*OBJECTIVE*
Rewrite every row below, swapping "United States of America" for "USA" wherever it appears and changing nothing else. Leave the pictures out of your answer.
BEGIN TASK MATERIAL
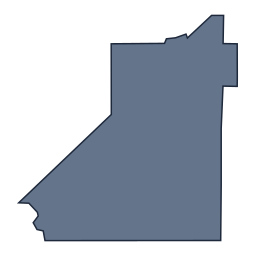 Kings, California, United States of America
{"feature_id": "52423323B67805499468895", "entity_name": "Kings", "entity_type": "district", "adm_level": 2, "iso_a3": "USA", "parent_name": "United States of America", "parent_adm1": "California", "projection": "mercator", "projection_center": [-119.844, 36.139], "detail": "fine", "context": "isolated", "style": "filled", "palette": "slate", "viewbox_px": 256, "rotation_deg": 0, "n_neighbors": 0, "source": "geoboundaries", "source_scale": "gbopen_adm2", "svg_char_len": 445}
<svg xmlns="http://www.w3.org/2000/svg" viewBox="0 0 256 256"><path d="M45.0,240.6L50.1,240.6L220.7,240.5L221.2,184.7L221.2,156.7L221.2,128.6L223.0,86.1L237.2,86.4L237.3,77.1L237.2,43.8L223.1,43.6L223.6,15.4L211.6,15.4L187.4,38.0L186.0,34.1L175.5,37.8L166.4,38.8L164.5,43.4L111.2,43.8L111.3,114.5L18.7,202.8L28.9,203.2L37.4,212.3L38.2,216.0L33.2,222.7L37.0,229.5L43.2,230.9L45.0,240.6Z" fill="#64748b" stroke="#1e293b" stroke-width="1.5"/></svg>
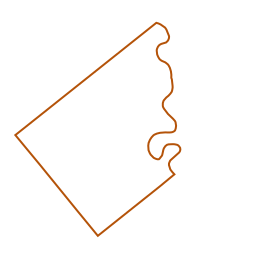 Buchanan, Missouri, United States of America, rotated 141°
{"feature_id": "52423323B327676514277", "entity_name": "Buchanan", "entity_type": "district", "adm_level": 2, "iso_a3": "USA", "parent_name": "United States of America", "parent_adm1": "Missouri", "projection": "natural_earth1", "projection_center": [-94.95, 39.676], "detail": "fine", "context": "isolated", "style": "outline", "palette": "amber", "viewbox_px": 256, "rotation_deg": 141, "n_neighbors": 0, "source": "geoboundaries", "source_scale": "gbopen_adm2", "svg_char_len": 1335}
<svg xmlns="http://www.w3.org/2000/svg" viewBox="0 0 256 256"><g transform="rotate(141 128 128)"><path d="M219.3,63.2L140.6,62.6L121.1,62.8L121.3,66.2L121.2,69.1L119.5,73.4L118.4,74.7L116.2,75.9L115.2,76.2L103.5,76.8L102.0,77.4L100.9,78.3L100.0,79.7L99.8,81.6L100.0,83.1L100.4,84.0L102.0,86.0L103.3,87.2L106.7,89.7L108.3,90.4L110.4,90.4L113.0,89.6L114.4,88.7L114.5,88.6L114.8,88.4L115.0,88.2L118.4,85.5L119.3,85.1L123.0,84.3L123.6,84.3L124.5,84.9L125.1,85.6L125.9,86.8L126.8,88.7L127.2,93.0L126.9,94.8L126.0,97.8L123.4,101.5L121.4,103.4L118.4,105.0L115.6,105.9L112.9,106.3L111.7,106.2L109.1,105.5L106.1,104.1L101.9,101.2L98.6,98.4L96.6,97.1L95.2,96.6L93.8,96.4L92.8,96.6L91.1,97.7L89.2,99.5L87.4,102.6L87.1,103.9L87.2,106.7L88.1,113.7L87.9,120.2L87.6,122.0L87.1,123.2L85.3,125.4L83.4,126.7L82.5,127.0L79.1,127.6L76.3,127.6L73.5,128.0L71.3,128.6L70.2,129.3L68.0,131.2L66.9,132.6L63.3,138.2L62.8,139.7L60.8,142.1L59.0,145.0L57.6,148.4L57.1,150.8L57.0,152.3L57.6,155.1L57.8,155.7L59.6,159.2L60.1,161.3L60.1,162.2L59.8,164.2L59.1,166.7L57.1,169.9L56.4,170.7L55.4,171.4L53.6,172.3L51.9,172.7L50.9,172.7L49.2,172.4L44.6,170.5L42.4,170.7L41.2,171.1L39.7,172.0L38.6,173.1L38.2,173.8L36.2,180.4L36.0,182.7L37.5,187.9L38.5,190.0L39.8,191.9L220.0,193.4L219.6,154.5L219.5,95.9L219.3,63.2Z" fill="none" stroke="#b45309" stroke-width="2"/></g></svg>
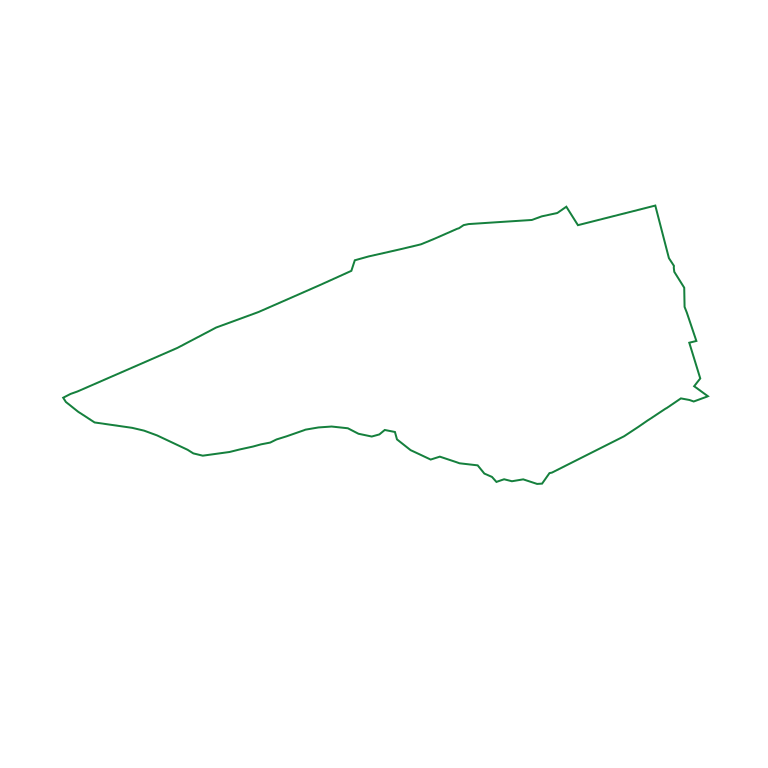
END TASK MATERIAL
*SOLUTION TO THE EXERCISE*
 Kings, California, USA
{"feature_id": "52423323B67805499468895", "entity_name": "Kings", "entity_type": "district", "adm_level": 2, "iso_a3": "USA", "parent_name": "USA", "parent_adm1": "California", "projection": "mercator", "projection_center": [-119.844, 36.139], "detail": "fine", "context": "isolated", "style": "filled", "palette": "slate", "viewbox_px": 256, "rotation_deg": 0, "n_neighbors": 0, "source": "geoboundaries", "source_scale": "gbopen_adm2", "svg_char_len": 445}
<svg xmlns="http://www.w3.org/2000/svg" viewBox="0 0 256 256"><path d="M45.0,240.6L50.1,240.6L220.7,240.5L221.2,184.7L221.2,156.7L221.2,128.6L223.0,86.1L237.2,86.4L237.3,77.1L237.2,43.8L223.1,43.6L223.6,15.4L211.6,15.4L187.4,38.0L186.0,34.1L175.5,37.8L166.4,38.8L164.5,43.4L111.2,43.8L111.3,114.5L18.7,202.8L28.9,203.2L37.4,212.3L38.2,216.0L33.2,222.7L37.0,229.5L43.2,230.9L45.0,240.6Z" fill="#64748b" stroke="#1e293b" stroke-width="1.5"/></svg>
 Buchanan, Missouri, USA, rotated 141°
{"feature_id": "52423323B327676514277", "entity_name": "Buchanan", "entity_type": "district", "adm_level": 2, "iso_a3": "USA", "parent_name": "USA", "parent_adm1": "Missouri", "projection": "natural_earth1", "projection_center": [-94.95, 39.676], "detail": "fine", "context": "isolated", "style": "outline", "palette": "amber", "viewbox_px": 256, "rotation_deg": 141, "n_neighbors": 0, "source": "geoboundaries", "source_scale": "gbopen_adm2", "svg_char_len": 1335}
<svg xmlns="http://www.w3.org/2000/svg" viewBox="0 0 256 256"><g transform="rotate(141 128 128)"><path d="M219.3,63.2L140.6,62.6L121.1,62.8L121.3,66.2L121.2,69.1L119.5,73.4L118.4,74.7L116.2,75.9L115.2,76.2L103.5,76.8L102.0,77.4L100.9,78.3L100.0,79.7L99.8,81.6L100.0,83.1L100.4,84.0L102.0,86.0L103.3,87.2L106.7,89.7L108.3,90.4L110.4,90.4L113.0,89.6L114.4,88.7L114.5,88.6L114.8,88.4L115.0,88.2L118.4,85.5L119.3,85.1L123.0,84.3L123.6,84.3L124.5,84.9L125.1,85.6L125.9,86.8L126.8,88.7L127.2,93.0L126.9,94.8L126.0,97.8L123.4,101.5L121.4,103.4L118.4,105.0L115.6,105.9L112.9,106.3L111.7,106.2L109.1,105.5L106.1,104.1L101.9,101.2L98.6,98.4L96.6,97.1L95.2,96.6L93.8,96.4L92.8,96.6L91.1,97.7L89.2,99.5L87.4,102.6L87.1,103.9L87.2,106.7L88.1,113.7L87.9,120.2L87.6,122.0L87.1,123.2L85.3,125.4L83.4,126.7L82.5,127.0L79.1,127.6L76.3,127.6L73.5,128.0L71.3,128.6L70.2,129.3L68.0,131.2L66.9,132.6L63.3,138.2L62.8,139.7L60.8,142.1L59.0,145.0L57.6,148.4L57.1,150.8L57.0,152.3L57.6,155.1L57.8,155.7L59.6,159.2L60.1,161.3L60.1,162.2L59.8,164.2L59.1,166.7L57.1,169.9L56.4,170.7L55.4,171.4L53.6,172.3L51.9,172.7L50.9,172.7L49.2,172.4L44.6,170.5L42.4,170.7L41.2,171.1L39.7,172.0L38.6,173.1L38.2,173.8L36.2,180.4L36.0,182.7L37.5,187.9L38.5,190.0L39.8,191.9L220.0,193.4L219.6,154.5L219.5,95.9L219.3,63.2Z" fill="none" stroke="#b45309" stroke-width="2"/></g></svg>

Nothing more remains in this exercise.